Brad Smallridge said:
If you have a mother board that accepts various
daughter boards, how do you define the header in
such a way to accomodate different IO functions?
Specifically should you define all the header pins
on the mother board as INOUT and then have a daughter
board module that defines the INs and OUTs of the
daughter card?
Yes...either that or don't model the header at all. The mother board and
daughter board will each have an entity definition which will define the I/O
signals for the board (which would correspond to any headers/connectors that
are on each board). Your system level model of these two will instantiate
each of these two entities and then connect them however it is they are
meant to be connected in a real system.
Modelling the header in a simulation model kind of gums up the works a bit
and doesn't end up adding any real particular value.

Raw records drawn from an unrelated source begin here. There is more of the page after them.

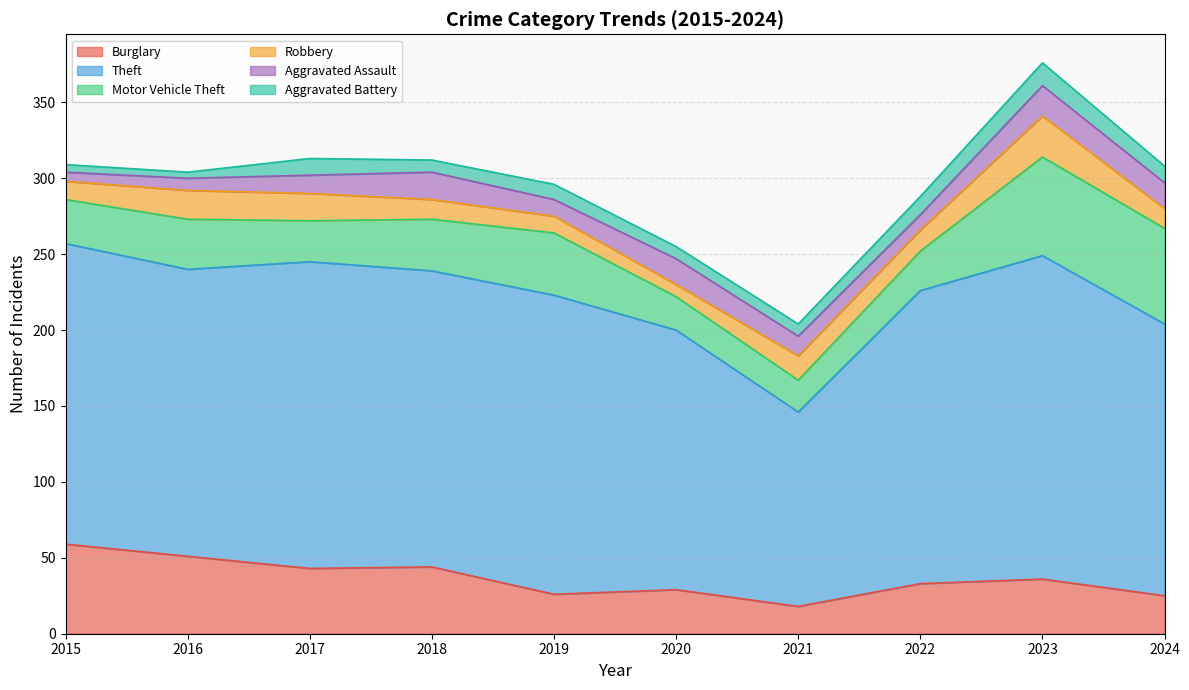

At which category is the sum across all series the highest?

2023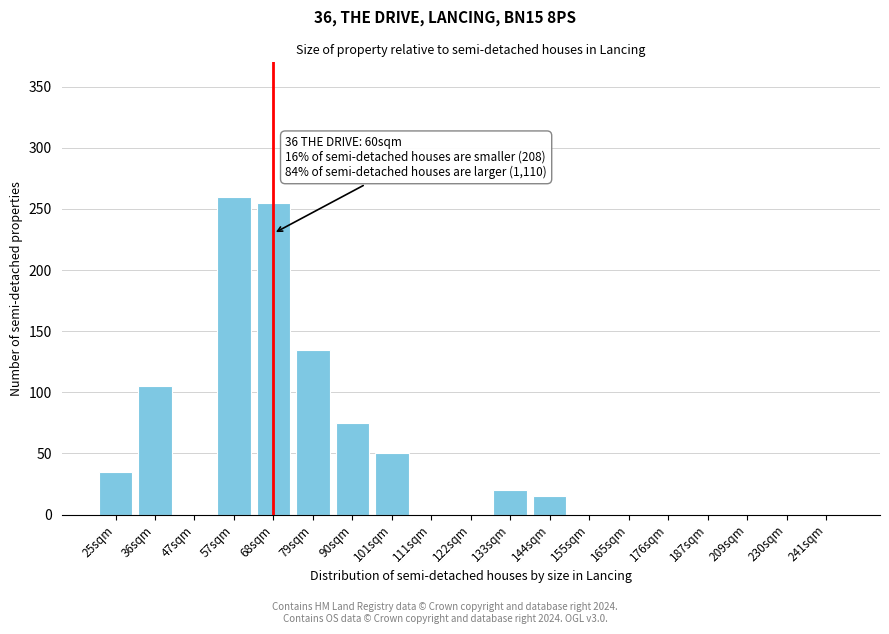

Reading left to right, what are all the values shown in this chart?

25sqm=35	36sqm=105	47sqm=0	57sqm=260	68sqm=255	79sqm=135	90sqm=75	101sqm=50	111sqm=0	122sqm=0	133sqm=20	144sqm=15	155sqm=0	165sqm=0	176sqm=0	187sqm=0	209sqm=0	230sqm=0	241sqm=0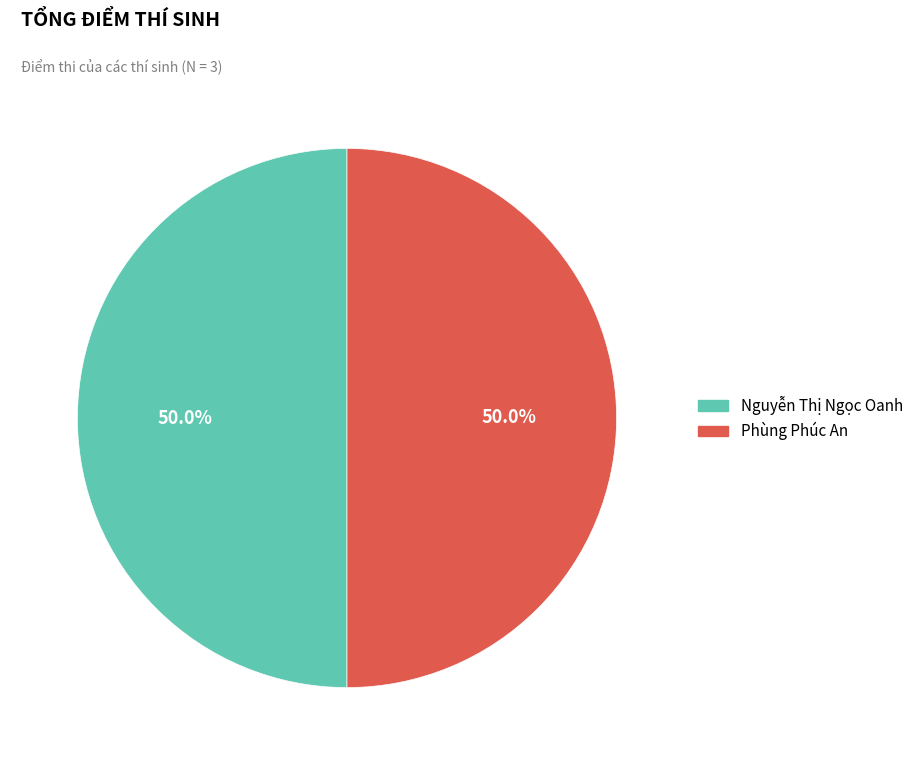

How many slices are in this pie chart?

2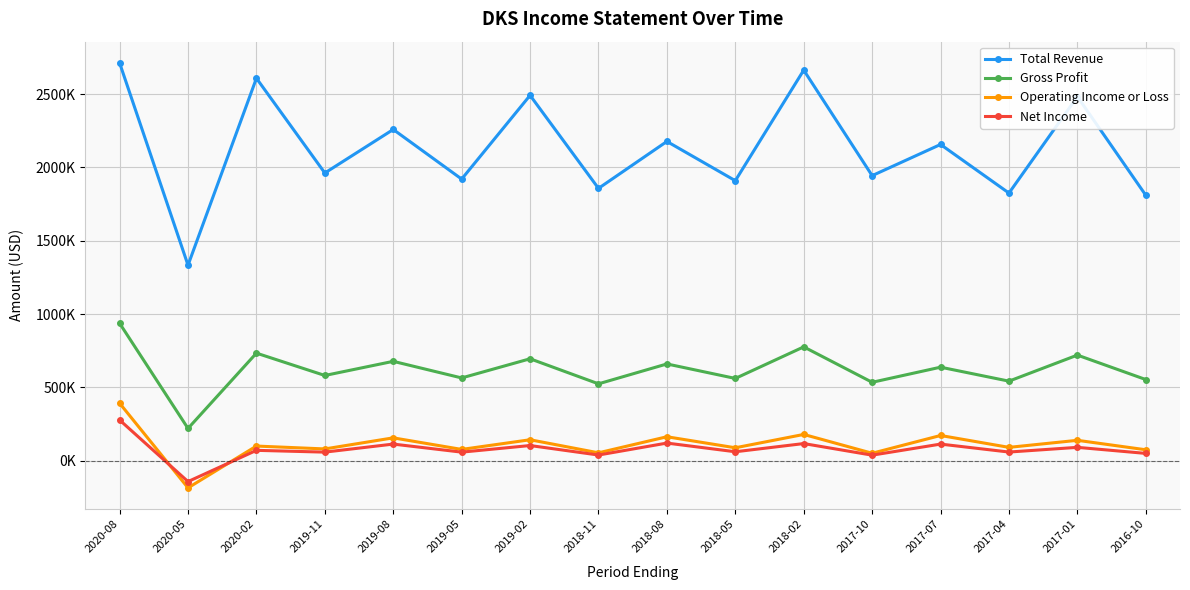

Does the chart have visible grid lines?

Yes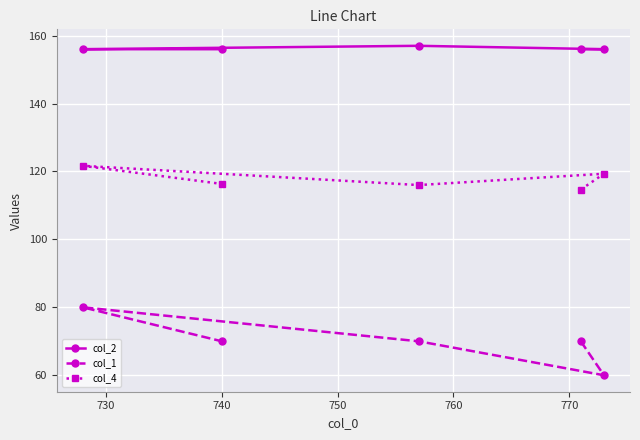

Which series has the widest spread of values?

col_1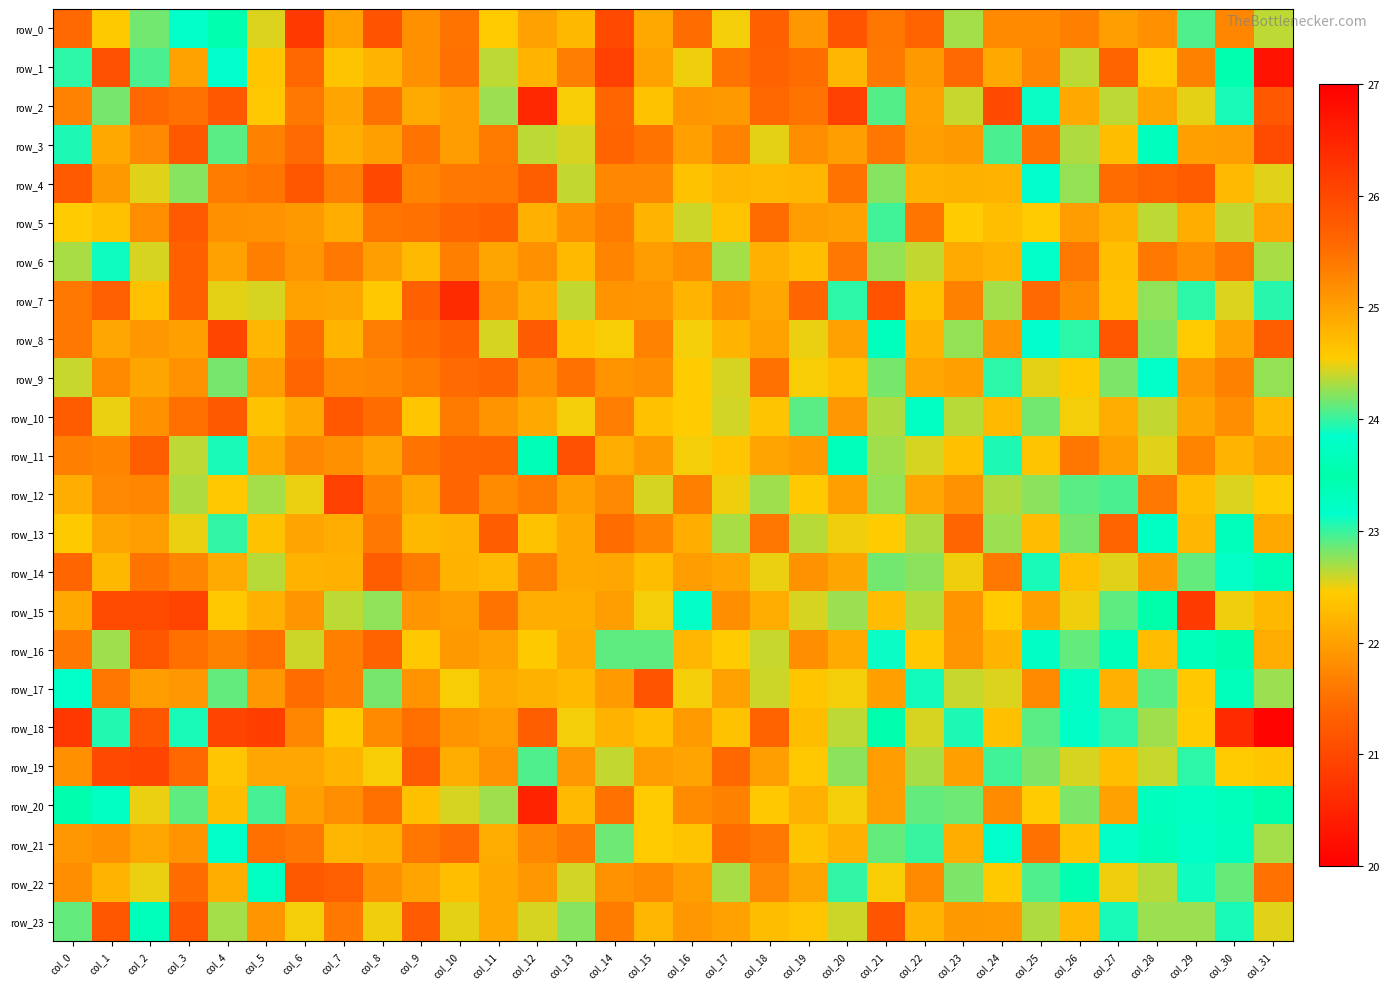

Read the row_9 value at col_28.

23.2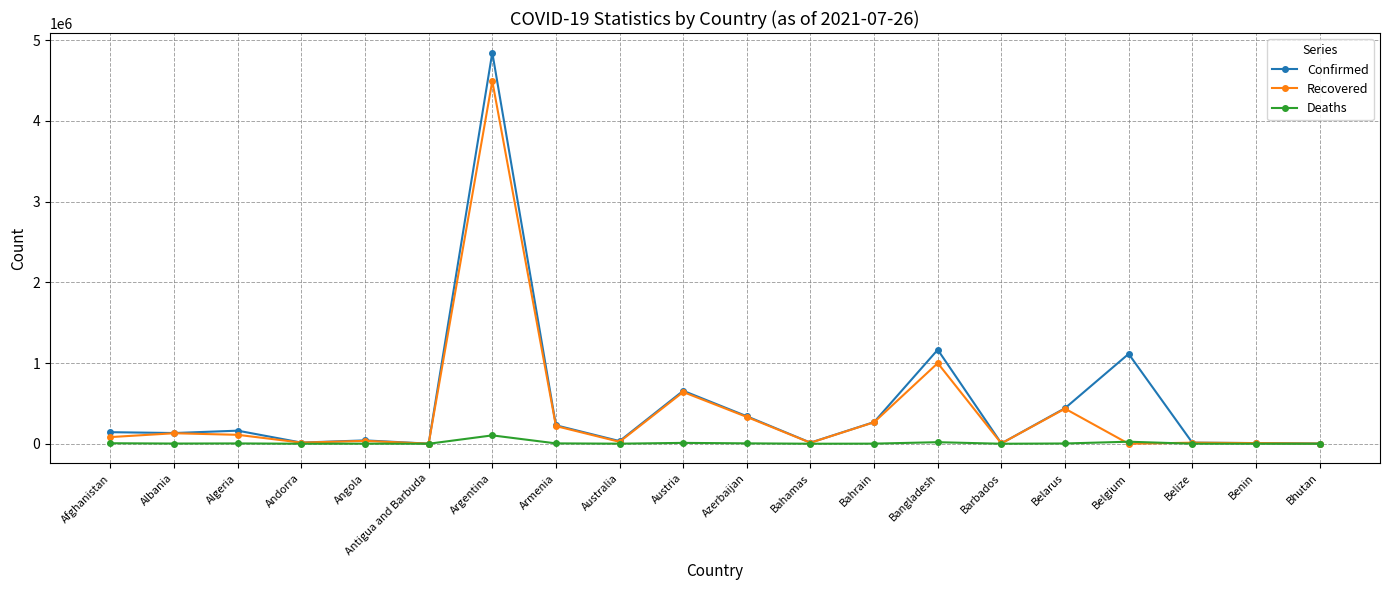

What is the label of the 14th point from the right?

Argentina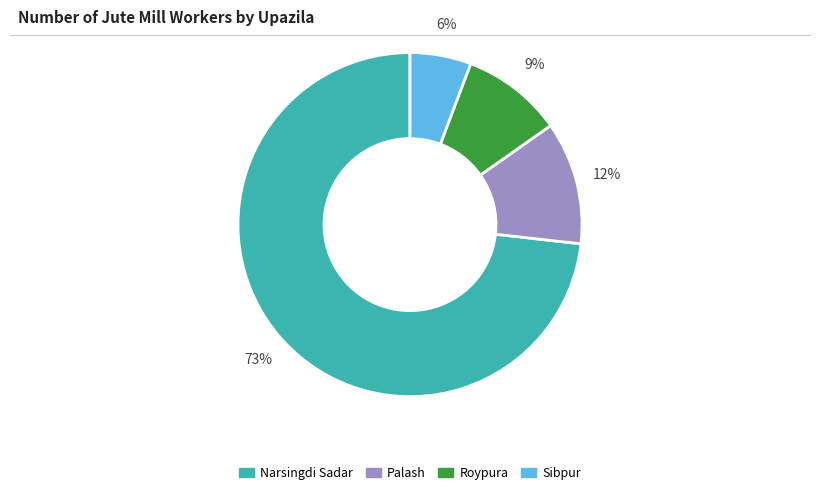

True or false: Sibpur accounts for 14% of the total.

False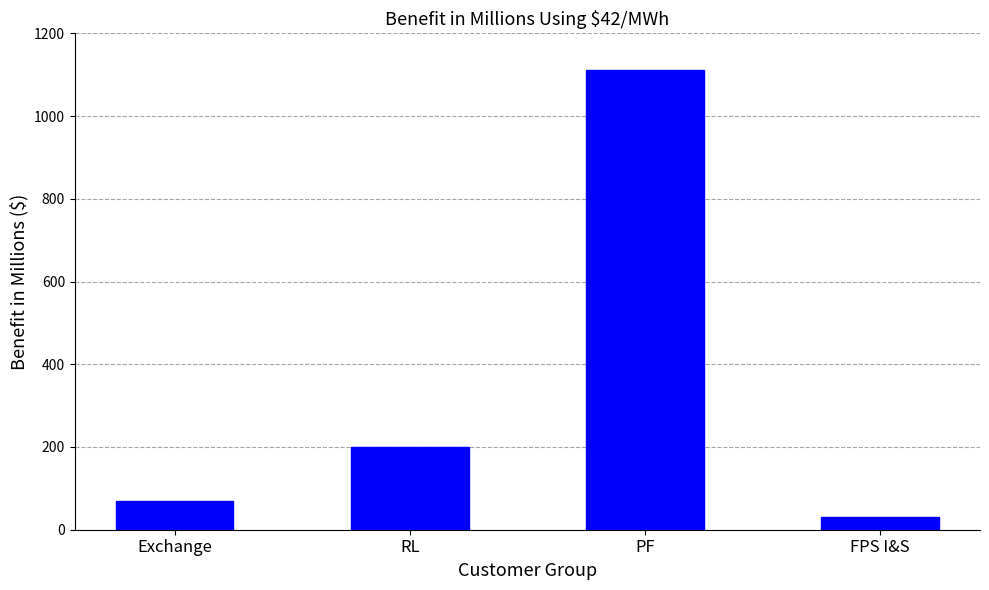

The chart shows a value of 69.8 at Exchange. True or false?

True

Since the header is
part of a board, it would end up being instantiated in the architecture for
a board as well. Like any good connector/header, each pin by itself is
bi-directional with no 'input' or 'output', so the entity for the
header/connector model would have however many pins are on the header and
they would all be 'inout' (example, io_pins: std_logic_vector(49 downto 0)
for a 50 pin header). But the header is a passive device, the active driver
for any signal on that header would be some other device on each board. So
the header model would simply be to drive all I/O pins to 'Z'. But now,
since the header model is in there, then all off the I/O for both boards has
to be 'inout' simply because the header is connected to each and every
signal and it (the header) defines them to be 'inout'. You could of course
define a 'board specific header' model that mimic the signal direction of
the real board....but then ask yourself why bother? That information is
already contained in whatever part(s) are modelling the active circuitry
that drives the I/O signals for each board.
If you're using a CAD tool generated PCBA VHDL model for each of the boards,
then the header will be instantiated and there isn't much you can do about
it other than to model the header as an all 'Z' driver or create board
specific header models. If you're simply cobbling together your own system
model then adding the header to the model adds no real value and, as I
explained above, takes more effort and makes it less clear about real signal
directions.
How does this effect the synthesis
of the IO pins? Is, for example, an INOUT tristate
pin with the output always disabled exactly
equivalent to an IN pin?
From a simulation perspective, no they are not equivalent, because an 'in'
pin can not have any drivers on it and an 'inout' is a driver even if that
driver is always disabled. It won't compile.